On the face of it, Ms Begum was subject to the rights of the mortgagee under the mortgage to which she was a party but not the rights of her brother-in-law’s mortgagee. However, the later mortgagee was subrogated to the rights of the earlier mortgagee to the extent of the amount outstanding under the earlier mortgage at the date of its redemption ([119]).

Michael Lower

When is one co-owner who collected rent liable to account to the other?

November 24, 2011

Where one co-owner collects rents the mere fact of being co-owners does not give rise to a liability to account to the other co-owner(s). A liability to account to the other for the latter’s share arises where the former is the agent or bailiff of the latter. It can also arise in partition actions (or actions that are equivalent), administration actions, in other cases where there is a fund in court, where the court makes an order for sale as an alternative to partition or where one party claims an interest under a resulting or constructive trust and the court is asked to quantify that interest (paras. 103 – 105).

Where one co-owner collects the other’s share of rent, it is possible to imply an agency. It is also possible (depending on the context) that this agent holds the rents collected on a ‘real’ constructive trust so that there is no limitation period in respect of the claim by the agent for the rents received (see Limitation Ordinance, s. 20).

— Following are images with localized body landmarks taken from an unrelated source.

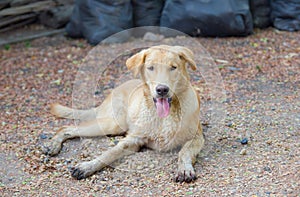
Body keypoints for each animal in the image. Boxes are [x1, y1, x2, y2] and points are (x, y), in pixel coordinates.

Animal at [43, 45, 205, 183]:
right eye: (150, 68)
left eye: (173, 67)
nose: (162, 90)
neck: (164, 117)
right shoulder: (133, 139)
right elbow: (109, 153)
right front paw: (88, 166)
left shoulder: (196, 137)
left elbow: (184, 152)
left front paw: (184, 169)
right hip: (113, 124)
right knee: (67, 128)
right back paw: (52, 144)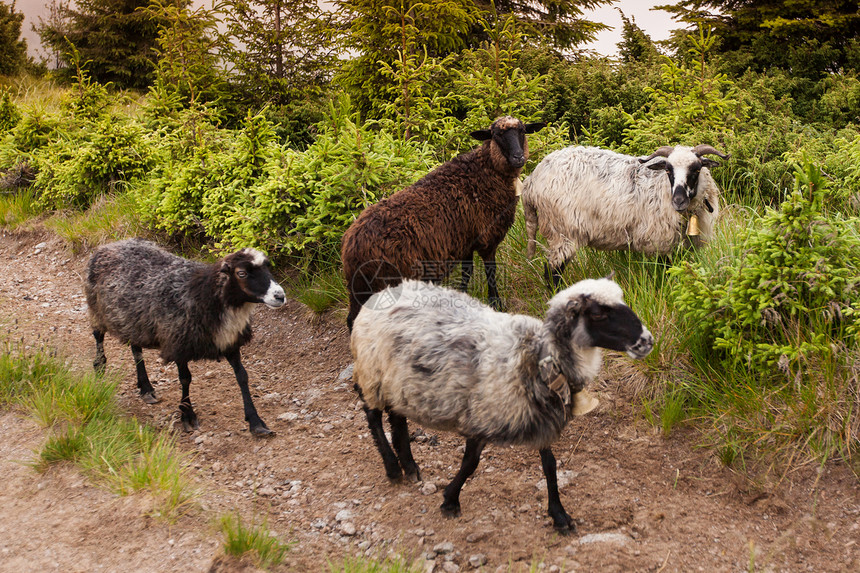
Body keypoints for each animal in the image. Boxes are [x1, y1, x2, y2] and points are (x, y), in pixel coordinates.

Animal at [85, 239, 286, 436]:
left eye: (268, 267)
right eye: (241, 273)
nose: (280, 296)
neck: (206, 297)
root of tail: (111, 244)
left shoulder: (230, 342)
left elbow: (242, 376)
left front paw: (256, 422)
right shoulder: (178, 343)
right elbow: (185, 379)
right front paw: (187, 415)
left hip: (133, 320)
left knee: (136, 349)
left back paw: (146, 388)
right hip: (96, 308)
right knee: (98, 336)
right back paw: (99, 368)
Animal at [340, 115, 544, 330]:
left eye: (522, 131)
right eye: (496, 135)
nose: (518, 157)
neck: (486, 171)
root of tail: (350, 245)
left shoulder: (465, 242)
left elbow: (467, 272)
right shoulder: (487, 239)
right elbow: (491, 272)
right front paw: (496, 303)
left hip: (361, 288)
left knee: (352, 318)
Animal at [350, 278, 652, 532]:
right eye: (598, 313)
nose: (647, 341)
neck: (540, 356)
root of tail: (385, 290)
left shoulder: (538, 416)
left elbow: (550, 465)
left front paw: (559, 515)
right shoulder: (481, 415)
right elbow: (470, 463)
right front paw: (450, 500)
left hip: (397, 384)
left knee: (396, 417)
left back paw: (410, 465)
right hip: (372, 375)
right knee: (373, 416)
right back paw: (393, 467)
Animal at [520, 143, 728, 286]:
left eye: (697, 169)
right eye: (668, 170)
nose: (678, 201)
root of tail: (532, 180)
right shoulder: (660, 241)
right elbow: (666, 271)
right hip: (562, 232)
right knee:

In Chen Yu Tsui v Tong Kui Kwong ([2005] HKEC 1679, CA) property was held by two brothers as tenants in common in equal shares. One brother (the defendant) collected all the rents and after a time stopped accounting to the other (the plaintiff’s deceased husband) for his share of the rents. The plaintiff brought an action to recover the rents. It was held that there was a duty to account in this case  since the defendant had impliedly acted as his brother’s agent (paras. 111 – 112). The action was not time-barred. This was a ‘real’ constructive trust to which section 20(1) of the Limitation ordinance applied (para. 123).

Michael Lower

Beneficiary seeking order for sale / account in an interlocutory application

November 9, 2011

In Lam Sik Shi v Lam Sik Ying ([2008] HKEC 1048) P was the beneficiary under a trust of his late father’s estate. D1, his half-brother, was the trustee. D2 was a company which had bought property forming part of the trust estate. P alleged that the sale was at an undervalue and he sought a declaration that the sale was void or voidable. He sought to have D2 account as constructive trustee. A lis pendens had been registered. In an interlocutory hearing, P sought an order for sale with the proceeds to be paid into court pending the final hearing or, alternatively, the appointment of a receiver. The court refused to make either order. P’s position was adequately protected by the registration of the lis pendens.